Thanks for your support!
Oops, I've downloaded newest fb-contrib-7.4.3.jar and am using it with Spotbugs 3.1.6. I'm getting stacktraces about incompatible BCEL versions:
[spotbugs] Exception analyzing com.idsscheer.ppm.server.ws.impl.ZWSServerFavoriteResolver using detector com.mebigfatguy.fbcontrib.detect.OverlyPermissiveMethod [spotbugs] java.lang.RuntimeException: Incompatible bcel version, apparently bcel has been upgraded to not use 'Unknown' for 'BootstrapMethods', but uses: BootstrapMethods [spotbugs] At com.mebigfatguy.fbcontrib.detect.OverlyPermissiveMethod.getBootstrapMethod(OverlyPermissiveMethod.java:451) ... [spotbugs] Exception analyzing com.idsscheer.ppm.server.ws.impl.ZWSServerFavoriteResolver using detector com.mebigfatguy.fbcontrib.detect.FunctionalInterfaceIssues [spotbugs] java.lang.ClassCastException: org.apache.bcel.classfile.BootstrapMethods cannot be cast to org.apache.bcel.classfile.Unknown [spotbugs] At com.mebigfatguy.fbcontrib.detect.FunctionalInterfaceIssues.getMethodHandle(FunctionalInterfaceIssues.java:345) ...
What is the latest pair of compatible versions? Is there a compatibility matrix somewhere?
(Addendum: fb-contrib-6.8.0 seems to work, which is the version currently included in the IntelliJ IDEA FindBugs plugin.)

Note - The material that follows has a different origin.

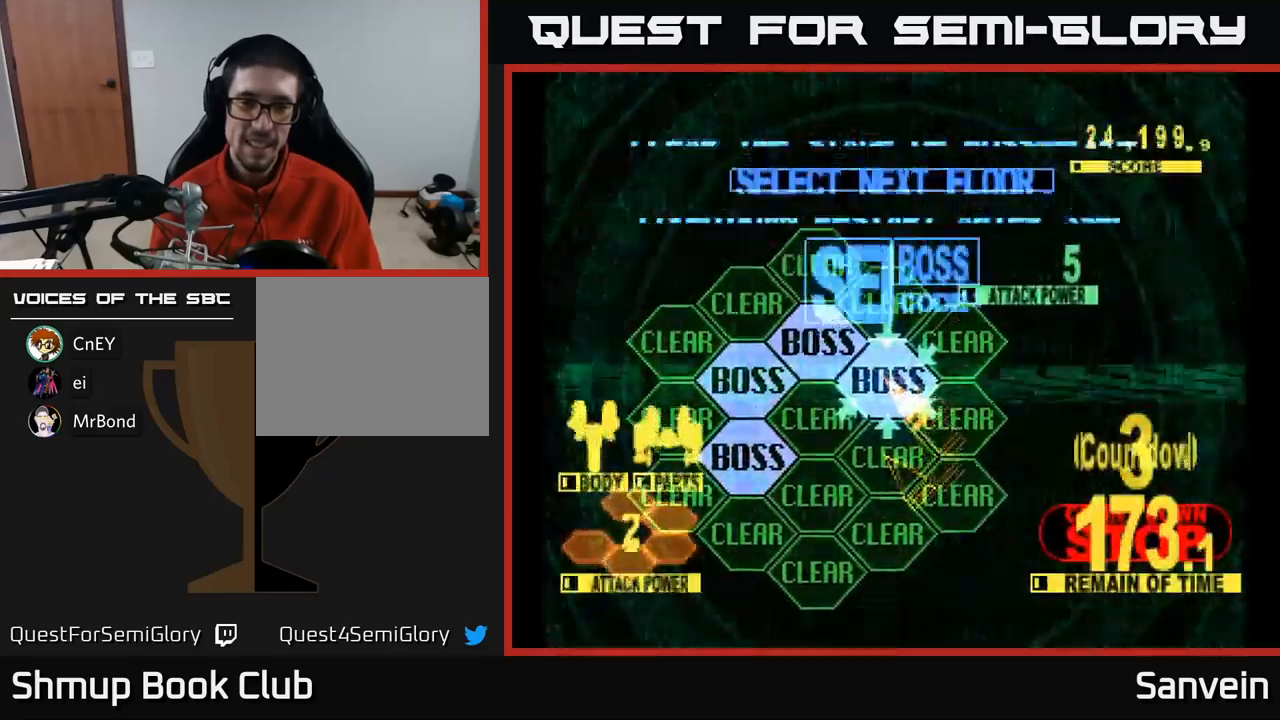
{"buttons": ["X", "DPAD_UP"], "left_stick": "center", "right_stick": "center", "events": [[67, "A", "down"], [150, "A", "up"], [250, "DPAD_UP", "down"], [267, "X", "down"]]}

Use a version with .sb in it, like 7.4.3.sb
Thanks. I have another feature idea: It seems that it is possible to omit visitors only based on their class names, at least in the Ant task, which is impractical. I only want correctness warnings, and would like to exclude visitors by category. Putting the exclusion in the filter file does not prevent those zillions of unwanted detectors from running, which significantly adds to the cost of a check (my code base has >10.000 classes).
I'd like to enforce best practices for the use of the SafeDCLFactory from Alex Shipilev’s paper on safe public construction.
In order to do that, I’d like to have Spotbugs (or Findbugs, for our legacy codelines) issue a bug report when one of the following happens:
SafeDCLFactory
is not private and finalSafeDCLFactory
Is that possible? If so, how?
PS: I also think best practices are more of a style thing than a bug thing, but none of the style checkers such as CheckStyle that I have looked at could do this analysis.